There is no definitive idea of frumpy; it clearly varies from person to person.
For me, if I'm feeling run down, or haven't had enough sun and fresh air, have eaten badly and my skin is pale, pasty and zitty, my clothes fitting a bit tightly, I lose confidence in myself and dress to hide myself. I sling on the scruffy jeans, dull t shirt, clumpy boots and drab coat. I have four kids between 5 and 10 years and so I have spent many years slobbing around in dull, scruffy clothes and doing the school run in clothes to make me invisible. I'm rubbish at making myself look polished in the morning and usually during the winter months I pull on a big woolly hat to hide myself even more.
When I feel well, I generally feel good about myself when I look in the mirror (healthy glowing skin, bright eyes etc) and so tend to choose my outfit more carefully. I've generally been quite a daring dresser throughout my life and enjoyed attention (punk, mod sort of style), so I ignore the rules and love experimenting with clothing. However, as I get older (I'm 37 now) I am a little saggier and my hair is thinner and greyer so I take much more care about what colours suit me.
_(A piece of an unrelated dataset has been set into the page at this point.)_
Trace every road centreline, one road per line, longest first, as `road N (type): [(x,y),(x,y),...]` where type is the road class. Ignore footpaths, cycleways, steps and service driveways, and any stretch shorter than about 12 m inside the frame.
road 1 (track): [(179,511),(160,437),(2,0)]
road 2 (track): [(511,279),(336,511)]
I have spent a while working out what my season is (to be honest I am still a bit unsure - I think I'm on the cusp) but I know that bright and high contrast outfits make me look washed out now, and cooler, dusky, low contrast colours accentuate my blue eyes and make me skin look good. That said, I also like to wear bizarre clashing combos - I think I can get away with it - and I enjoy playing dressing up at home to put pieces together that you would never imagine work.
I always put comfort high on my list of priorities - I have sensory processing disorder - and even if I love a stylish piece of clothing, if it feels uncomfy I can't wear it. I only recently discovered that a lot of my 'frumpy' clothes were actually a size too big for me. I bought a pair of shorts that fitted really beautifully and realised they were smaller than most of my jeans so when I got home I looked at myself in my jeans and could see how baggy they were on my hips and bum. I'd just not noticed as I was so used to them.
I don't agree that you need to spend a fortune to get good clothes that look good on you. I have a mixture of stuff that I've found at jumble sales, charity shops and more expensive high street brands. I don't own any expensive jewellery, but I do wear costume jewellery. I love nail polish. I always feel good when my hair style is good (it's a bit lank and boring right now) and this usually encourages me to play around with my clothing.
Anyway, more me 'frumpy' just means not caring about your appearance, although does it really matter, actually?